::: PROVIDED MATERIAL :::

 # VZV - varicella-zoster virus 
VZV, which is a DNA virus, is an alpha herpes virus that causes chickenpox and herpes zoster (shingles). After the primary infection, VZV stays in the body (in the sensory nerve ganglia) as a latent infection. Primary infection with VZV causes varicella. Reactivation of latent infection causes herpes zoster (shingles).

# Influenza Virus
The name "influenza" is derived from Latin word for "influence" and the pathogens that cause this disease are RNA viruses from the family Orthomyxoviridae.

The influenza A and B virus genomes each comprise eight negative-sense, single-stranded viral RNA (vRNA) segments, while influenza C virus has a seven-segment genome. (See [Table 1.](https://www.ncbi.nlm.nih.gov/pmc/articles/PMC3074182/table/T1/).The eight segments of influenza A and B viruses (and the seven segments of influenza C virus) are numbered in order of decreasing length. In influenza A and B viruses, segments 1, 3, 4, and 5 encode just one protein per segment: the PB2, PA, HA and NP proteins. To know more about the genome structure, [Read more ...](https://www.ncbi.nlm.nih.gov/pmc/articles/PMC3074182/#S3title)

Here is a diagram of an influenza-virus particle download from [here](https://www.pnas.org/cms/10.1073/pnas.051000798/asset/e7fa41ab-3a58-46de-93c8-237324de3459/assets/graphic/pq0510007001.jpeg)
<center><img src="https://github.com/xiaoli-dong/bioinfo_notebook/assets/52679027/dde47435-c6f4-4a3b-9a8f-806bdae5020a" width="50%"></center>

:::

--- PROBLEM TO SOLVE ---
Reproduce exactly the line bearing "The influenza A" and all the lines that come after it in the records above; add nothing.

--- ANSWER SECTION ---
The influenza A and B virus genomes each comprise eight negative-sense, single-stranded viral RNA (vRNA) segments, while influenza C virus has a seven-segment genome. (See [Table 1.](https://www.ncbi.nlm.nih.gov/pmc/articles/PMC3074182/table/T1/).The eight segments of influenza A and B viruses (and the seven segments of influenza C virus) are numbered in order of decreasing length. In influenza A and B viruses, segments 1, 3, 4, and 5 encode just one protein per segment: the PB2, PA, HA and NP proteins. To know more about the genome structure, [Read more ...](https://www.ncbi.nlm.nih.gov/pmc/articles/PMC3074182/#S3title)

Here is a diagram of an influenza-virus particle download from [here](https://www.pnas.org/cms/10.1073/pnas.051000798/asset/e7fa41ab-3a58-46de-93c8-237324de3459/assets/graphic/pq0510007001.jpeg)
<center><img src="https://github.com/xiaoli-dong/bioinfo_notebook/assets/52679027/dde47435-c6f4-4a3b-9a8f-806bdae5020a" width="50%"></center>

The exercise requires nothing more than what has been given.